Fs will exit once all references to its directory have disappeared.

Fs interprets mailbox file names of the form /proto/host/user to mean access an account on host using the given protocol. Authentication is delegated to factotum(4). The final /user may be omitted, in which case the user name is gleaned from the key held by factotum. The following protocols are supported:

pop       cleartext POP with password authentication
apop      cleartext POP with challenge–response (APOP) authentication
poptls    TLS–encrypted POP with password authentication
apoptls   TLS–encrypted POP with challenge–response (APOP) authentication
imap      cleartext IMAP with CRAM–MD5 or password authentication
imaps     TLS–encrypted IMAP CRAM–MD5 or password authentication

The two IMAP protocols allow an optional fourth field specifying a mailbox name, for example /imap/server/user/stored.

Poptls and apoptls connect to port 110 in plaintext and start TLS using the POP STLS command. Imaps connects to port 993 and starts TLS before initiating the IMAP conversation.
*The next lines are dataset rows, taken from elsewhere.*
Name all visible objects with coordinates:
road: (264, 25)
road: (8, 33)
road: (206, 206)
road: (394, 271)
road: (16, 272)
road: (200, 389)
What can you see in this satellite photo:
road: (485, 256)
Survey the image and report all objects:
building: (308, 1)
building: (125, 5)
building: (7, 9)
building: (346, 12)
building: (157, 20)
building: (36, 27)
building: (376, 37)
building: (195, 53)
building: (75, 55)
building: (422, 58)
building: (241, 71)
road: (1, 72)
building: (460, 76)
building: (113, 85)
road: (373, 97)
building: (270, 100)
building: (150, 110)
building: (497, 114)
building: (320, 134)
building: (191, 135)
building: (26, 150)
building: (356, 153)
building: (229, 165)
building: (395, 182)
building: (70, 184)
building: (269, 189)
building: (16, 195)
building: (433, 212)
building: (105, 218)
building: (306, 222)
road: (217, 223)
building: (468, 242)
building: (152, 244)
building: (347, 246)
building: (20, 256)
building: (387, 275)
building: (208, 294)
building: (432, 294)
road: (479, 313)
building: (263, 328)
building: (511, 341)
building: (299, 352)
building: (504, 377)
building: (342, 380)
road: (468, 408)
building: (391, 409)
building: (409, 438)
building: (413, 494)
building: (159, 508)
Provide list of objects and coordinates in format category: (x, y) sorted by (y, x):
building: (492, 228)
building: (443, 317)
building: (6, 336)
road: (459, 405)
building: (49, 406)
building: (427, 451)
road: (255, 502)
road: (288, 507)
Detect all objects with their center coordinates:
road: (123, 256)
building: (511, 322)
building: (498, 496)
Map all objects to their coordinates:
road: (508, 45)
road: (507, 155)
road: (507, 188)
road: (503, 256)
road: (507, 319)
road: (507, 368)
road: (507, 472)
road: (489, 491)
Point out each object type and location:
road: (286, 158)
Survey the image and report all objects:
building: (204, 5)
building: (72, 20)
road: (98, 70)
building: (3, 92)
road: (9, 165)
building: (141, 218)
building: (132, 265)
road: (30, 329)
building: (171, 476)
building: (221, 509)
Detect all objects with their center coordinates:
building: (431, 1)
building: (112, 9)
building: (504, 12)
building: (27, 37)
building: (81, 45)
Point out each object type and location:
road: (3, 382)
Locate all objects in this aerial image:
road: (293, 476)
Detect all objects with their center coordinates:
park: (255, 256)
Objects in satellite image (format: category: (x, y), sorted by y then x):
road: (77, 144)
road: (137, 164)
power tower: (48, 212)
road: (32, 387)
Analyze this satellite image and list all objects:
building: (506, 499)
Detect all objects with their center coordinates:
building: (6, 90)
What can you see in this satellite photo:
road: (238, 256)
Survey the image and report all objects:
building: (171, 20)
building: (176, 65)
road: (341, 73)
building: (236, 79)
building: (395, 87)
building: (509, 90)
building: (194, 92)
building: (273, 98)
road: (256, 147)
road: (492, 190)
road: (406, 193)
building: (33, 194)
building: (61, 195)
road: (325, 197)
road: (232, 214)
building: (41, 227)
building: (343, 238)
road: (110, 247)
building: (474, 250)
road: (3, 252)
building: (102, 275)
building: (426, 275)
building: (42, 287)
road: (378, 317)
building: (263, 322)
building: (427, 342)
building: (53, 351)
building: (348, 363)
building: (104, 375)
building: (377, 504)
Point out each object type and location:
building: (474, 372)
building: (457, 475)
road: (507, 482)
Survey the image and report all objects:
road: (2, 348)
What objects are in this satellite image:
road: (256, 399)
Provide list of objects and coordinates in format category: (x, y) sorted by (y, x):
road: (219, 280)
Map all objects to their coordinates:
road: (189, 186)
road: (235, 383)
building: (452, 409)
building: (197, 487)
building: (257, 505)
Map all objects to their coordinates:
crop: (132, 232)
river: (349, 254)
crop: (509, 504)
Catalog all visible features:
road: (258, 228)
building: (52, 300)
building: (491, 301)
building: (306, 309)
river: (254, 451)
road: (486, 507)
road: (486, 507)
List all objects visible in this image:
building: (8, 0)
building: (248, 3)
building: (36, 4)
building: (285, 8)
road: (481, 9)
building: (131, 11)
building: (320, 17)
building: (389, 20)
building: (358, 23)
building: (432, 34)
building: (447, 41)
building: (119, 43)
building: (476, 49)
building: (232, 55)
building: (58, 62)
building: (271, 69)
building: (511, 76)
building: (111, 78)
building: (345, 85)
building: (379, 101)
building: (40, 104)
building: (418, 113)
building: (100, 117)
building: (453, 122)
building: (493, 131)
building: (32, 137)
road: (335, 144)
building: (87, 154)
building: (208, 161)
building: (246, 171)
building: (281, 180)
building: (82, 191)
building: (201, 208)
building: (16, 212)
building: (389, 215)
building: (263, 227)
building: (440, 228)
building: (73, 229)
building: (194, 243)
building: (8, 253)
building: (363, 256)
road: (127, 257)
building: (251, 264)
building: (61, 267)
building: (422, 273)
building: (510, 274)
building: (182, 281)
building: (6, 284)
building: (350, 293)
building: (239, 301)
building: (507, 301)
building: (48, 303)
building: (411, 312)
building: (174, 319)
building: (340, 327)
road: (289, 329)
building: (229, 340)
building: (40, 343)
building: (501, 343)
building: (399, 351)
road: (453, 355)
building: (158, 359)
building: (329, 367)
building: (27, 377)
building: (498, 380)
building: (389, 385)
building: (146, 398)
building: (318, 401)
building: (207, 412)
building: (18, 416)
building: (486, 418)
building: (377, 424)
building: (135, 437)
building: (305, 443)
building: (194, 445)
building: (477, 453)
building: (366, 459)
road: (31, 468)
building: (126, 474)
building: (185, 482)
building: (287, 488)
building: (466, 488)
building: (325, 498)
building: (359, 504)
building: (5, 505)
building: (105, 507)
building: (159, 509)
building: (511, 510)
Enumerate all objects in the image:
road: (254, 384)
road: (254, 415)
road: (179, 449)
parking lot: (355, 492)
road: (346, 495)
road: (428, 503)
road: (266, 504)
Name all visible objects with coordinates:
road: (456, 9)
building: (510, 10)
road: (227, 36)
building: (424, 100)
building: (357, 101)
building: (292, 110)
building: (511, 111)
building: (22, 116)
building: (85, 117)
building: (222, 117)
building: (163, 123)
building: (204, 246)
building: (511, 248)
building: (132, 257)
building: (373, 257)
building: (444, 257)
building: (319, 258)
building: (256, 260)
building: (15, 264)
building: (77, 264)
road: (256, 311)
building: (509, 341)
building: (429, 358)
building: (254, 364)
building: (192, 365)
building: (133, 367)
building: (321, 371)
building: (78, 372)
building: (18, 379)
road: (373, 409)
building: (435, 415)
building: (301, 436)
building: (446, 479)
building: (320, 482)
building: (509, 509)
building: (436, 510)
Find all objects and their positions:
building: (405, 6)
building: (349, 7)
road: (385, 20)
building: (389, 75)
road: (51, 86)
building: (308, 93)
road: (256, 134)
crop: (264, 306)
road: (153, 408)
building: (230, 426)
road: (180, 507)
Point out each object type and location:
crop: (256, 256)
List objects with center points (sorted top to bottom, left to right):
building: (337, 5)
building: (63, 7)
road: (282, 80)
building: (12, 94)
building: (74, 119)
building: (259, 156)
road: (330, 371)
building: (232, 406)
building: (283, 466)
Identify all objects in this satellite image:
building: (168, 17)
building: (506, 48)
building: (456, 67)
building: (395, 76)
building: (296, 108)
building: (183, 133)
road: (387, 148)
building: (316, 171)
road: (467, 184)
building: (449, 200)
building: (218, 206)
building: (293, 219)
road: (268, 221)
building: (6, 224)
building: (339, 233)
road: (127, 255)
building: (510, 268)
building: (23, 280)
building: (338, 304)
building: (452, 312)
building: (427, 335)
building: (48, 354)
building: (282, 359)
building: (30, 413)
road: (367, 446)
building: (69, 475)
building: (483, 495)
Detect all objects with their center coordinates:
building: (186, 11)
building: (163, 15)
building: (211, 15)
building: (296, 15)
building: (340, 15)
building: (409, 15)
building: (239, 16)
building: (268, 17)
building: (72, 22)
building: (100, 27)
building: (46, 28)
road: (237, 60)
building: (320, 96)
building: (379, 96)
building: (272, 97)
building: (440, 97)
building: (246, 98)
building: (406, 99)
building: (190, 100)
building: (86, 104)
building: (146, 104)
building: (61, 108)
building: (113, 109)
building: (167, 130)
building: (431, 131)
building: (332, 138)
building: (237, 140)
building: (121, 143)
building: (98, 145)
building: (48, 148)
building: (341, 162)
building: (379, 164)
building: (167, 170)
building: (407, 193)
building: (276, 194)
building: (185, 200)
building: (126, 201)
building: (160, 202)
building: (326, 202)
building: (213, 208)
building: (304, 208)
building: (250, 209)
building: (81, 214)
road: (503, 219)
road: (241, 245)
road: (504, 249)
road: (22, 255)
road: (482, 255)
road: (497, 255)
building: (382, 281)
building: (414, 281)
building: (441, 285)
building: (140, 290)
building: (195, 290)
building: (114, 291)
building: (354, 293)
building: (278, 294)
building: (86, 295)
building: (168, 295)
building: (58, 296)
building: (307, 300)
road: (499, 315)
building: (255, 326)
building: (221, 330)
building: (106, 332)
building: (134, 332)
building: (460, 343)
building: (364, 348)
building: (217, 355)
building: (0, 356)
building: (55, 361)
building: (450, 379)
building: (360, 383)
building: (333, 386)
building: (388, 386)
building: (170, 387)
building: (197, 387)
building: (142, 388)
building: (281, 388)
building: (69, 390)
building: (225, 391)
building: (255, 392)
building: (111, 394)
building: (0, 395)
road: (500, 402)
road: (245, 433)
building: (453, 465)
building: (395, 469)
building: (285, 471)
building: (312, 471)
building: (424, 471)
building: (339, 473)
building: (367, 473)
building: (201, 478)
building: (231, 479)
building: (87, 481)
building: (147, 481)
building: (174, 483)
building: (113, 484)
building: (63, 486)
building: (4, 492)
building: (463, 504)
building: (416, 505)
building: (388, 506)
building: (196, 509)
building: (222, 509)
There should probably be pops, apops, and imaptls protocols as well. (Pops and apops would connect to port 995 and start TLS before initiating the POP conversation, and imaptls would connect to port 143 in plaintext and start TLS using the IMAP STARTTLS command. (That's the nice thing about standards--there's so many to choose from.))

FILES
/mail/box/*              mail directories
/mail/box/*/mbox          mailbox files
/mail/box/*/mbox.idx      mailbox indicies
/mail/box/*/L.mbox        mutual exclusion lock for altering mbox (mbox format only)

SOURCE
/sys/src/cmd/upas/fs

SEE ALSO
aliasmail(8), faces(1), filter(1), mail(1), marshal(1), mdir(6), mlmgr(1), nedmail(1), pop3(8), qer(8), rewrite(6), send(8)
Erik Quanstrom ``Scaling Upas'', Proceedings of IWP9, October, 2008.